ENTRIES SHOWN Block Start

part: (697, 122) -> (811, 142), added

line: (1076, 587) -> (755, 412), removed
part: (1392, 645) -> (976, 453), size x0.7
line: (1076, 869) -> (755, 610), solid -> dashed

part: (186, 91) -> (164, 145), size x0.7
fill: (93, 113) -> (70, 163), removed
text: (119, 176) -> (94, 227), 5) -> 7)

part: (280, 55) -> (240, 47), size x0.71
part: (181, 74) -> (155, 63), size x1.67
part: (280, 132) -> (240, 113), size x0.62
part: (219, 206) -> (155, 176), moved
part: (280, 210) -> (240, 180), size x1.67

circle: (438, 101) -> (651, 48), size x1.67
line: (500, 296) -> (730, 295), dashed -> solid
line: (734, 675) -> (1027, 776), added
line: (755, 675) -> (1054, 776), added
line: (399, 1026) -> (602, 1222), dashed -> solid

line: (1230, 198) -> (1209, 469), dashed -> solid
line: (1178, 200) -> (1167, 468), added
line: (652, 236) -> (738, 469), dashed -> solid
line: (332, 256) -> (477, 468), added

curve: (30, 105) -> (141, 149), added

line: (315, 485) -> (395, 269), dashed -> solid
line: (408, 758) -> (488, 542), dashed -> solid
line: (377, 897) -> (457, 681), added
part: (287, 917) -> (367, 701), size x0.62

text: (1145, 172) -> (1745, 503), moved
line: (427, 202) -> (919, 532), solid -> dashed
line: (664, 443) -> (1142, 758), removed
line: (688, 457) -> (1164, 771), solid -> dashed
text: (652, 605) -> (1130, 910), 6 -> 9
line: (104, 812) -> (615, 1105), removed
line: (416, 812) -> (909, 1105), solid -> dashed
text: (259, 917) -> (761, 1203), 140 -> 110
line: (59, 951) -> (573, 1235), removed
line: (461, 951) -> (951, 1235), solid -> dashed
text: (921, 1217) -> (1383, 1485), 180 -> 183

ENTRIES SHOWN Block End

- **TASK DIRECTIONS**
The answer must consist of each line from the data that includes the string "added".

- **SOLUTION FOR THIS PROBLEM**
part: (697, 122) -> (811, 142), added
line: (734, 675) -> (1027, 776), added
line: (755, 675) -> (1054, 776), added
line: (1178, 200) -> (1167, 468), added
line: (332, 256) -> (477, 468), added
curve: (30, 105) -> (141, 149), added
line: (377, 897) -> (457, 681), added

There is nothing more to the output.